Opinion

Faster rights issue: New changes may streamline the process but leave much to be desired



Sebi recently approved norms to enable faster rights issue, which is time-consuming. The new process would enable a publicly listed company to dip into capital markets and raise funds from its existing investors quickly and efficiently. However, some factors may require further consideration at the time of framing regulations to implement changes.

In all forms of fundraising from capital markets, one principle is followed: all information required for investors to make a well-informed decision about the securities (shares, non-convertible bonds, convertible bonds, etc) should be disclosed to them before the issuance. Since rights issues are a form of fundraising from capital markets, the same principle applies.


Globally, there are two methods to disseminate info to investors:

  • Disclose info in letter of offer (LoF) and make the document available to investors ahead of the rights issue subscription.

  • Incorporate the info out there in the public domain by reference into LoF to ensure that the document is not unduly information-heavy for investors. Under this process, only incremental info is expected to be disclosed in LoF for rights offering.

Sebi’s proposed guidelines have embraced the latter approach regarding the rights issues process, like practices in the US and other regions. This allows issuers to prepare LoF more swiftly, cutting months off timelines. It’s assumed that the investing community is aware of material events and circumstances disclosed by the issuer through the stock exchange mechanism and, accordingly, not repeated in the rights issue LoF to avoid duplication.Although this is a step in the right direction, it must be carefully examined to ensure the original construct of a well-informed investment decision isn’t diluted. Under listing guidelines, Sebi has prescribed a robust mechanism for existing equity-listed companies to report all material events, ensuring that the investing community is made aware of all relevant matters concerning the listed company as they arise.

New guidelines seem to utilise this info through material events disclosure, ensuring it isn’t repeated in LoF and that only incremental details, such as terms of the rights issue, are included.

While financial statements, major litigations and other relevant information is largely covered under the listing guidelines for disclosure on a continuous basis, what it does not cover is financial trends information or risk information of the issuer all at one place for easy understanding by potential investors, including the retail public.

In all offering circulars for capital markets issuances in India and internationally, one of the most important sections of a public company’s annual report or quarterly filing is ‘Management discussion and analysis of financial conditions and results of operations’. This section sets out the historical financial trends of the issuer.

While this is an analysis of historical financial results and not forward-looking, it demonstrates the issuer company’s ability to produce results. As a result, the investing community considers this section important while making an investment decision. This is not a requirement under the Indian listing guidelines, unlike jurisdictions such as the US, where every corporation with its shares listed on the US exchanges must periodically (quarterly, semi-annually and annually) prepare and disclose its financial trend analysis and risk profile, among others. Investors consider this section important while making decisions.

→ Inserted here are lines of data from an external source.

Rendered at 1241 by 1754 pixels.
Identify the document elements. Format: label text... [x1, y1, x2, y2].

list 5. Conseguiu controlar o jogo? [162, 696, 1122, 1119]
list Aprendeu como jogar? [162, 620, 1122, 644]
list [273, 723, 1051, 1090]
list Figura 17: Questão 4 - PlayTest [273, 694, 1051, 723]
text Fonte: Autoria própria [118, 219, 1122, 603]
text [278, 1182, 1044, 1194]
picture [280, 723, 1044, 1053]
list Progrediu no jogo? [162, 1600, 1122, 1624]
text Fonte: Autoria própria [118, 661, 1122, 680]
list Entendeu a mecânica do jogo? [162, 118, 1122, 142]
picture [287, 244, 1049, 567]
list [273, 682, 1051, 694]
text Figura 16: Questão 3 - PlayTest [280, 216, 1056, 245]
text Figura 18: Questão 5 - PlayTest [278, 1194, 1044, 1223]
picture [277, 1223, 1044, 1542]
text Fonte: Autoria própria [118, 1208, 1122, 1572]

While the proposed changes underscore Sebi’s commitment to fostering a dynamic and agile financial market, enabling companies to access capital quickly, it’s crucial to assess how these reforms will balance efficiency with investor protection, while ensuring transparency and accountability.

These changes are welcome and aim to streamline the process and reduce timelines. But they also present significant risks regarding transparency, due diligence and potential misstatements. One hopes these gaps will be addressed in due course when the actual regulations are enacted.